What the task asks
Repeat precisely the span of lines below that opens with the line containing "intervient tant en matière de conseil que de" and closes with the line containing "du suivi de", both included.

*** Opening Data section ***

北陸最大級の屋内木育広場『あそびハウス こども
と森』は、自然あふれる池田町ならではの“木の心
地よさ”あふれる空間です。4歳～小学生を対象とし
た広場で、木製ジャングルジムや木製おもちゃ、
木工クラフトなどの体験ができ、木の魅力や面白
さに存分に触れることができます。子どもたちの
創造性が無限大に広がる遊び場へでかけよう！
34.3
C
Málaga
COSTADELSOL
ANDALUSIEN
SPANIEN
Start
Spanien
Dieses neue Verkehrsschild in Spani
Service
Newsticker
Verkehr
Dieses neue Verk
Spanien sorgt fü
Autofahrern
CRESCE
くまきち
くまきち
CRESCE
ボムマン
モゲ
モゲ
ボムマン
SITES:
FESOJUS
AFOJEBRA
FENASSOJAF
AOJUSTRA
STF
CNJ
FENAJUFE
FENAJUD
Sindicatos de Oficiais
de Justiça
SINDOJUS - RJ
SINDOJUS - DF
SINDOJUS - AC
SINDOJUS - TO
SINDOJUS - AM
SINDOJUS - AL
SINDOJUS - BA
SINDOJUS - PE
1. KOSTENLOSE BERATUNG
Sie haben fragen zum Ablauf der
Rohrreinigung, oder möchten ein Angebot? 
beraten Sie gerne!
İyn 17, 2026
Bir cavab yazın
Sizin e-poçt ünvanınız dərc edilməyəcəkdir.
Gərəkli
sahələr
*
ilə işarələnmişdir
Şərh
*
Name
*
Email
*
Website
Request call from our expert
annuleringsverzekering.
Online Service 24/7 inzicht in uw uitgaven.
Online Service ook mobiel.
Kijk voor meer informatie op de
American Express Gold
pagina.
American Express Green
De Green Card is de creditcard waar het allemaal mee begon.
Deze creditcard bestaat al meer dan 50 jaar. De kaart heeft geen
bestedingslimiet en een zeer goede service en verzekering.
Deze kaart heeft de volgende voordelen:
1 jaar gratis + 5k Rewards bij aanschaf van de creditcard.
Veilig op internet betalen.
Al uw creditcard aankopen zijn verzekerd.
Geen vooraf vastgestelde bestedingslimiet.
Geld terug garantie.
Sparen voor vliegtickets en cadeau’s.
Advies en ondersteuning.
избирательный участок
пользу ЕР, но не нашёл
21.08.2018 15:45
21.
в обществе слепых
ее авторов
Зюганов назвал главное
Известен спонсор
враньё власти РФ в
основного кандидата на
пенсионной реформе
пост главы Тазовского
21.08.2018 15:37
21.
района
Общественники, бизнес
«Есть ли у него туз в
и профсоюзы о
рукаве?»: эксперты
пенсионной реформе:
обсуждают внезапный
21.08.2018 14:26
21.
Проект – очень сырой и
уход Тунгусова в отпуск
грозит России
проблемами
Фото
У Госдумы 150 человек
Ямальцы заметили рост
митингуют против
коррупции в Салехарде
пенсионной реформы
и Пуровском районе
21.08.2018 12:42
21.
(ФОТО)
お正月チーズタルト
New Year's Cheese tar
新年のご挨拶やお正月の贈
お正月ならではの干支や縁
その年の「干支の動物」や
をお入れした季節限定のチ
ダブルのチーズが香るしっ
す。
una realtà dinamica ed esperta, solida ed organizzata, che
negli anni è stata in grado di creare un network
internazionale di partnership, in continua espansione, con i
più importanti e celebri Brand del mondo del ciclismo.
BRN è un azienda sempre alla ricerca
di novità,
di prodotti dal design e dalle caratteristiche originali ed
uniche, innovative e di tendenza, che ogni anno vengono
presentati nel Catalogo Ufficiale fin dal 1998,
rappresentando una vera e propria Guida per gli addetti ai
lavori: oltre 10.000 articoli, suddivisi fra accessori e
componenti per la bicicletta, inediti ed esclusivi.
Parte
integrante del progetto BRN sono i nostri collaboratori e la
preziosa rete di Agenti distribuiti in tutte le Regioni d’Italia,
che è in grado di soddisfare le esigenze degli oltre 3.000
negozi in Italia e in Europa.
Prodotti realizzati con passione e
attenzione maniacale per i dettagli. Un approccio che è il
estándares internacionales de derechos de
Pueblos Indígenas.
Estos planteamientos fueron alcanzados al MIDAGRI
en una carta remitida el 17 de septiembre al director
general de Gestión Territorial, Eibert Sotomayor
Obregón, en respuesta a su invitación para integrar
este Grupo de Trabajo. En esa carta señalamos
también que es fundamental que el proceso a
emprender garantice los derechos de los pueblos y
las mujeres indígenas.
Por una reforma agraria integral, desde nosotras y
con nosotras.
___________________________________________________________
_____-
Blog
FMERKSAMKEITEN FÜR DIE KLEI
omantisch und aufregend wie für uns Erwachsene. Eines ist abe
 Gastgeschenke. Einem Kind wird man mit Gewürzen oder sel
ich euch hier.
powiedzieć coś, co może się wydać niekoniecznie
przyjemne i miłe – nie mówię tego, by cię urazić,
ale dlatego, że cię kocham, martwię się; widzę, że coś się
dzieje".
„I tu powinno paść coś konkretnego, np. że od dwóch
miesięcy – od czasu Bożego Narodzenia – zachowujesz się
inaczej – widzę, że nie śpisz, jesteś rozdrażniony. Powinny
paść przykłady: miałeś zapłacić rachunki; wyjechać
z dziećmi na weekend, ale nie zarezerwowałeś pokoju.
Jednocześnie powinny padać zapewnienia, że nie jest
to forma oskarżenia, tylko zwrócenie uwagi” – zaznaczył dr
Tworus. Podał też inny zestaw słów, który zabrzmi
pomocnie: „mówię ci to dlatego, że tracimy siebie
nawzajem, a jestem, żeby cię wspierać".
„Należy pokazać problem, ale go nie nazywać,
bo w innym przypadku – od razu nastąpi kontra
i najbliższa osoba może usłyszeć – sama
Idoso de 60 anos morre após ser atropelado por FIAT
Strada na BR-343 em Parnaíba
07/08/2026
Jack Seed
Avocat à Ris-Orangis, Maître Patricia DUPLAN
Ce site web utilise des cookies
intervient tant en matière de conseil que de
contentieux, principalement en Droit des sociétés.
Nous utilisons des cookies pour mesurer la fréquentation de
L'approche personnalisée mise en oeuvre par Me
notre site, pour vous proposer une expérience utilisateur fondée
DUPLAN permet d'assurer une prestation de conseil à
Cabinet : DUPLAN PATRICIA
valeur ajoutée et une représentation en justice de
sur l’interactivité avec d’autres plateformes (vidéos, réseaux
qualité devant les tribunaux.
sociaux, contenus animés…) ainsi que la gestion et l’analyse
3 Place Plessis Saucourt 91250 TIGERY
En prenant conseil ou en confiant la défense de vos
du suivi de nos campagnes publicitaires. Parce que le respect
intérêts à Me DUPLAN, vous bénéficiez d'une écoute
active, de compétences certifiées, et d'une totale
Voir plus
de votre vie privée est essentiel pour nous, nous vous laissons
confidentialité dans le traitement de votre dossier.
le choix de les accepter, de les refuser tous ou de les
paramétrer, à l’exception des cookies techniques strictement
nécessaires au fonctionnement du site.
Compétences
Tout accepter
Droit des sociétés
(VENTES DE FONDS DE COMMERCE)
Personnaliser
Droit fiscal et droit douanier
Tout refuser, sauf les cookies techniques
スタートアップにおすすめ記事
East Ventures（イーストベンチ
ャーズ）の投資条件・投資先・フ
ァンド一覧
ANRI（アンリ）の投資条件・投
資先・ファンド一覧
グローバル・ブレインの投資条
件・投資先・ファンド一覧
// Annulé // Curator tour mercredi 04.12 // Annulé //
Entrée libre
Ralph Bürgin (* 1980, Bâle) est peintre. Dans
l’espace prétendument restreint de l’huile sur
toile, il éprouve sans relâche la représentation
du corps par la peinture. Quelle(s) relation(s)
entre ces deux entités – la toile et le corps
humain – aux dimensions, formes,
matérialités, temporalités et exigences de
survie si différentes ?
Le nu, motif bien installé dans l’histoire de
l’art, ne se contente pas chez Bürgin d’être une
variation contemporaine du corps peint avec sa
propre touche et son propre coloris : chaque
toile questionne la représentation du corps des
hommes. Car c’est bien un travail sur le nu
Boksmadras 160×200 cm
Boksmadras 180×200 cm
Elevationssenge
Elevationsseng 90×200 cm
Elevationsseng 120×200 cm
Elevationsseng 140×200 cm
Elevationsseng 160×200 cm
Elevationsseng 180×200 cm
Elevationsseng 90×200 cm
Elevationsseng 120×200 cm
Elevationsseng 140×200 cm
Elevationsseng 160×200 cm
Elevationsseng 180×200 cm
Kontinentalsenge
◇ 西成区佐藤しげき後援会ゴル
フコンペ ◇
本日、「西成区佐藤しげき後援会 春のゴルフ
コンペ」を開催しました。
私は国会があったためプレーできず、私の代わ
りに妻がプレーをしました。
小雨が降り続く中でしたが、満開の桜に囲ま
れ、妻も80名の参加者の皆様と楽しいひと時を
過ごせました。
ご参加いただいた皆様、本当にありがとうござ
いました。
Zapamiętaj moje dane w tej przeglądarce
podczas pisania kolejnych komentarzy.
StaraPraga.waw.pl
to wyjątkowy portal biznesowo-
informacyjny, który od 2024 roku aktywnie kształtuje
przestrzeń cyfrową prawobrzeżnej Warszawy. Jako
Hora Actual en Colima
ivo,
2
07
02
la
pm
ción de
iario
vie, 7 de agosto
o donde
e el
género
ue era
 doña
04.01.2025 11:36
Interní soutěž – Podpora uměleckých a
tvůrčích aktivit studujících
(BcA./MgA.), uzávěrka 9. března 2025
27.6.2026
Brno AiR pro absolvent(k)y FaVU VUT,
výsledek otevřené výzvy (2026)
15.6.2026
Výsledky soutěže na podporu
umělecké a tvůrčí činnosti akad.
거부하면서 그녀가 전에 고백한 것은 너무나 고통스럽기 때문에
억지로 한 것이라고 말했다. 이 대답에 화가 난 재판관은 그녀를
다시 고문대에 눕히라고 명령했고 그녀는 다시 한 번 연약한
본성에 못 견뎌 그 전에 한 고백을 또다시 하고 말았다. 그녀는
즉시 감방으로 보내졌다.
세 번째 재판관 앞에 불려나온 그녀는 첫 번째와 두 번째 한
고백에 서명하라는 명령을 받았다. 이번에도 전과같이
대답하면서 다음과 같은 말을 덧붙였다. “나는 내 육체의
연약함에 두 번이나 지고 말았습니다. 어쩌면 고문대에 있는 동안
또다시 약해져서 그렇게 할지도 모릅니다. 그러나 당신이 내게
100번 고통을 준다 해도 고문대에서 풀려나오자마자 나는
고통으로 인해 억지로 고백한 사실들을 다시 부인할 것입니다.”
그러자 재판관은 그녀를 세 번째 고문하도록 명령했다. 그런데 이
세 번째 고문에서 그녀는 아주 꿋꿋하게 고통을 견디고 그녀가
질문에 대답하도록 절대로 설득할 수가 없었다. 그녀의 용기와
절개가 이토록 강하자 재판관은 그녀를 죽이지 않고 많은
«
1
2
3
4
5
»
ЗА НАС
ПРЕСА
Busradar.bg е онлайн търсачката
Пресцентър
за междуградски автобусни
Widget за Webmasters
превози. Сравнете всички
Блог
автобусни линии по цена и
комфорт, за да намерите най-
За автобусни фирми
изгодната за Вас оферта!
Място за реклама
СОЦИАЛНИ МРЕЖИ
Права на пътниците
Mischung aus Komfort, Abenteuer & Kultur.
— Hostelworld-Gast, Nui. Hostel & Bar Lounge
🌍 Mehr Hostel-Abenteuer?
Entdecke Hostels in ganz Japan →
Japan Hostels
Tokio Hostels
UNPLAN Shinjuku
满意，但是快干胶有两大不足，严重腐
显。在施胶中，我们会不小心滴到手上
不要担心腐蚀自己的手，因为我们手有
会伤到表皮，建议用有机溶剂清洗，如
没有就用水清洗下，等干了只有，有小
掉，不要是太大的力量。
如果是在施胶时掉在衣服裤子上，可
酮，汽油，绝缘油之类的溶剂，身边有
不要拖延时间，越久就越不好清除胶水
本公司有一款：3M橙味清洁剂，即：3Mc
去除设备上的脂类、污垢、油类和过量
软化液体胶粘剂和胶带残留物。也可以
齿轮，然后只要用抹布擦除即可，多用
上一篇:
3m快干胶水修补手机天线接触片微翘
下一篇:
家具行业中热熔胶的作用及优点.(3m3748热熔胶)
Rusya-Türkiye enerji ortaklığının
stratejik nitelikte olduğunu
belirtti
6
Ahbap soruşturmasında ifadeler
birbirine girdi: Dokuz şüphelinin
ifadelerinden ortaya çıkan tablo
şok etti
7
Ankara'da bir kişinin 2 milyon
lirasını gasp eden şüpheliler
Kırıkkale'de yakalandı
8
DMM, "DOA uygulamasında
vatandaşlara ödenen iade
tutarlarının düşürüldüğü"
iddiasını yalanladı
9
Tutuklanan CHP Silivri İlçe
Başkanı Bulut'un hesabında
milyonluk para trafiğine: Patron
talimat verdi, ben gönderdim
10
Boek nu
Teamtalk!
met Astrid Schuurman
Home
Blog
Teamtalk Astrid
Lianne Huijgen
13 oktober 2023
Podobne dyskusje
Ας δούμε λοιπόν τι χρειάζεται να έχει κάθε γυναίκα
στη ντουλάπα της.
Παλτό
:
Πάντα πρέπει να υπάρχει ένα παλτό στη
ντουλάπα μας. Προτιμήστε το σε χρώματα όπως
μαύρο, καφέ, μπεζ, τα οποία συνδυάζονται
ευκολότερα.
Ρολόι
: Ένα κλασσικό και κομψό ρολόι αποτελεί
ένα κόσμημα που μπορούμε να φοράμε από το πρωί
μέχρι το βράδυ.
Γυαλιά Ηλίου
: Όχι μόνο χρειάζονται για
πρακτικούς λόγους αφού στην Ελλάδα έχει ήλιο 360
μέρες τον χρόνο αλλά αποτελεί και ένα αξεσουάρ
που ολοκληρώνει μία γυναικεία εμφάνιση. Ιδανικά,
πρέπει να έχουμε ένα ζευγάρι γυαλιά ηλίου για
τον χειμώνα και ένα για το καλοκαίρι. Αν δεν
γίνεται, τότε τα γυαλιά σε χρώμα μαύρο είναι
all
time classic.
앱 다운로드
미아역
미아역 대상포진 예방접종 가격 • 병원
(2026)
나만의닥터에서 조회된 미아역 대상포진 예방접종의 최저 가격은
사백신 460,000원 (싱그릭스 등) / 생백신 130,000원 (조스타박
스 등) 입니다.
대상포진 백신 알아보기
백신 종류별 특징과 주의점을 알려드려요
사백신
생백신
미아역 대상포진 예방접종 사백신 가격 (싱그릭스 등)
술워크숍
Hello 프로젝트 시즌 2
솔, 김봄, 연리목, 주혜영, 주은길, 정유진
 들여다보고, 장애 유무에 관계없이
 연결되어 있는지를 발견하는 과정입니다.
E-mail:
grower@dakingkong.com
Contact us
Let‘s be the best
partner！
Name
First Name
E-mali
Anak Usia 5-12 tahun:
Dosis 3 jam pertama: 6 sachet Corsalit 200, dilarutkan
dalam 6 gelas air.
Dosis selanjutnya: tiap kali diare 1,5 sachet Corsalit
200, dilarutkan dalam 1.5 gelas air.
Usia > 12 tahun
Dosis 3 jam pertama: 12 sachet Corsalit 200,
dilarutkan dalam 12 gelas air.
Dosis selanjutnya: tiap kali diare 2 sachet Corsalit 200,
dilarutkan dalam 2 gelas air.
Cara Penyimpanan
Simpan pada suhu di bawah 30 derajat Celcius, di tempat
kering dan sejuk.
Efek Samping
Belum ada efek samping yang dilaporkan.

*** Closing Data section ***

Response
intervient tant en matière de conseil que de
contentieux, principalement en Droit des sociétés.
Nous utilisons des cookies pour mesurer la fréquentation de
L'approche personnalisée mise en oeuvre par Me
notre site, pour vous proposer une expérience utilisateur fondée
DUPLAN permet d'assurer une prestation de conseil à
Cabinet : DUPLAN PATRICIA
valeur ajoutée et une représentation en justice de
sur l’interactivité avec d’autres plateformes (vidéos, réseaux
qualité devant les tribunaux.
sociaux, contenus animés…) ainsi que la gestion et l’analyse
3 Place Plessis Saucourt 91250 TIGERY
En prenant conseil ou en confiant la défense de vos
du suivi de nos campagnes publicitaires. Parce que le respect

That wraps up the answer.